Removing Missing Values (RMNA)
In practice, we come across datasets with missing values for which one or more observation dates yield invalid or missing values. Missing values situations might arise due to data collection problems, as a byproduct of processing data sets, or by design. The latter may occur in cases where we set up our models with empty cells appended to the end of the dataset, in anticipation of future values.
Missing values are designated as a “Not a Number” or “NaN” for short. In Excel, NaN is identified as an empty cell or by the special “#N/A” representation. There are a few built-in functions that can be used to detect #N/A, for example, NA (), ISNA (.), and IFERROR(.).
An observation in a dataset can be defined by either a pair of values of two variables (x, y) or by a multi-value of three or more variables (e.g., (x, y, z, w)). A data point in a univariate time series can be expressed as (t, x_t).
In this article, we’ll consider handling data-points with missing values by removing them. We’ll consider the removal process for one-dimensional and two-dimensional (multi-variates) datasets.
For a two-dimensional dataset, each row represents a data point, and each column represents an input variable. If one or more cells in a row has an empty or #N/A value, the data-point (i.e., row) is considered a data point with a missing value and is thus excluded.

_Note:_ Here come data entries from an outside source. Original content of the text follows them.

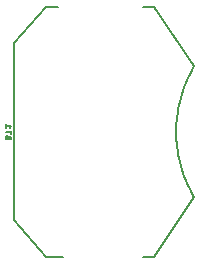
<source format=gbr>
G04 EAGLE Gerber RS-274X export*
G75*
%MOIN*%
%FSLAX34Y34*%
%LPD*%
%INSilkscreen Bottom*%
%IPPOS*%
%AMOC8*
5,1,8,0,0,1.08239X$1,22.5*%
G01*
%ADD10C,0.008000*%
%ADD11C,0.005000*%


D10*
X9606Y8453D02*
X9606Y2547D01*
X9606Y8453D02*
X10669Y9654D01*
X9606Y2547D02*
X10669Y1346D01*
X14291Y1346D02*
X15630Y3315D01*
X15566Y3425D01*
X15505Y3537D01*
X15447Y3651D01*
X15393Y3766D01*
X15342Y3884D01*
X15295Y4002D01*
X15251Y4122D01*
X15212Y4243D01*
X15175Y4366D01*
X15143Y4489D01*
X15114Y4613D01*
X15089Y4739D01*
X15068Y4864D01*
X15051Y4991D01*
X15037Y5118D01*
X15028Y5245D01*
X15022Y5372D01*
X15020Y5500D01*
X15022Y5628D01*
X15028Y5755D01*
X15037Y5882D01*
X15051Y6009D01*
X15068Y6136D01*
X15089Y6261D01*
X15114Y6387D01*
X15143Y6511D01*
X15175Y6634D01*
X15212Y6757D01*
X15251Y6878D01*
X15295Y6998D01*
X15342Y7116D01*
X15393Y7234D01*
X15447Y7349D01*
X15505Y7463D01*
X15566Y7575D01*
X15630Y7685D01*
X14291Y9654D01*
X11240Y1346D02*
X10669Y1346D01*
X10669Y9654D02*
X11090Y9654D01*
X13910Y9654D02*
X14291Y9654D01*
X14291Y1346D02*
X13910Y1346D01*
D11*
X9441Y5252D02*
X9441Y5305D01*
X9439Y5319D01*
X9434Y5332D01*
X9425Y5342D01*
X9415Y5351D01*
X9402Y5356D01*
X9388Y5358D01*
X9374Y5356D01*
X9362Y5351D01*
X9351Y5342D01*
X9342Y5332D01*
X9337Y5319D01*
X9335Y5305D01*
X9335Y5252D01*
X9525Y5252D01*
X9525Y5305D01*
X9523Y5317D01*
X9518Y5328D01*
X9511Y5337D01*
X9500Y5343D01*
X9489Y5347D01*
X9477Y5347D01*
X9466Y5343D01*
X9455Y5337D01*
X9448Y5328D01*
X9443Y5317D01*
X9441Y5305D01*
X9525Y5494D02*
X9335Y5494D01*
X9525Y5546D02*
X9525Y5441D01*
X9483Y5642D02*
X9525Y5695D01*
X9335Y5695D01*
X9335Y5642D02*
X9335Y5748D01*
M02*

</source>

But wait a minute! What about time-series? Dropping leading or trailing data-points with missing values pose a little problem. We can simply advance the start time and finish time, but we cannot drop intermediate data-points, as it affects the time-spacing between observations.
Why should I care ?
Handling a dataset with missing values in Excel presents a challenge. While Excel has a few built-in functions (e.g., MIN(), MAX(.) COUNT(.)) that accept these datasets and silently ignore observations with missing values, the majority of functions (e.g., STDEV(.), CORREL(.)) don’t support them and will return errors (i.e., #VALUE) if these datasets are passed as inputs.
In many NumXL Wizards, there is a separate tab for handling data points with missing values. In this tab, the user is presented with different policies: don’t accept, remove obs., substitute, interpolate, data fitting, etc. If the user selects the “remove obs.” missing values handling policy, the input datasets are first pre-processed by the RMNA(.) in the generated formulas.
What is RMNA(.)? RMNA is a simple, yet powerful utility function in NumXL, with the sole task of detecting and removing observations with one or more missing values.
The RMNA function accepts two arguments: X and (optionally) Y. X and Y consist of one or more columns, but if Y is given, then the number of rows in X must be equal to Y.
In RMNA(.) notation, the data point is (X, Y), but the RMNA(X, Y) returns the processed X. If we wish to return the processed Y, then we reverse the order of the X and Y pair (i.e., (Y, X)).
Example 1: Let’s consider the following scenario: a one-column dataset has two datapoints with missing values. Missing values are represented as #N/A and a blank/empty cell.
Using the Excel built-in functions: AVERAGE(.), STDEV(.), SKEW(.), and KURT(.) returns error #N/A, but the COUNT(.) silently drops data points with missing values and returns a count of the remaining data points (i.e., 18).
Now, let’s pre-process the dataset with RMNA(.), store it in a separate column, and pass the new column to the same functions:
Example 2: Let’s consider a dataset of two variables (X, Y) for which we wish to calculate the cross-correlation (XCF or Excel’s built-in CORREL).
The dataset has 3 data points with missing values, so we’d need to exclude those observations before we can calculate the correlation value.
We can use the RMNA(.) in two different ways:
Method 1: Pass the whole dataset (columns B and C) as one argument.
The RMNA(.) function returns the original dataset after dropping any row which has one or more missing values.
Method 2: Pre-process each column separately but use the other column as the optional reference.
By using the other column as the optional reference argument (i.e., Y), the RMNA(.) examines its datapoints for missing values also, but the function returns only the dataset specified in the first argument (i.e., X).
Note that by reversing X and Y in the RMNA(.), we can get the X2 dataset after dropping missing values found in X2 or in the X1 matrix.
A notable advantage of using Method 2 over Method 1 is that the function does not require the X1 and X2 columns to be adjacent.
Example 3: Let’s set up a spreadsheet model for automatic updates, as new data becomes available.
Note that by adding a value in B21, the RMNA(.) will include this new value, forcing the AVG, and the other function to update their calculations.
In sum, the RMNA(.) function offers a simple, yet powerful mechanism to prepare your input data by ridding it of any data point with a missing value. The function accepts a second (option) argument which is used to determine whether a data point has a missing value but is excluded from the return results set.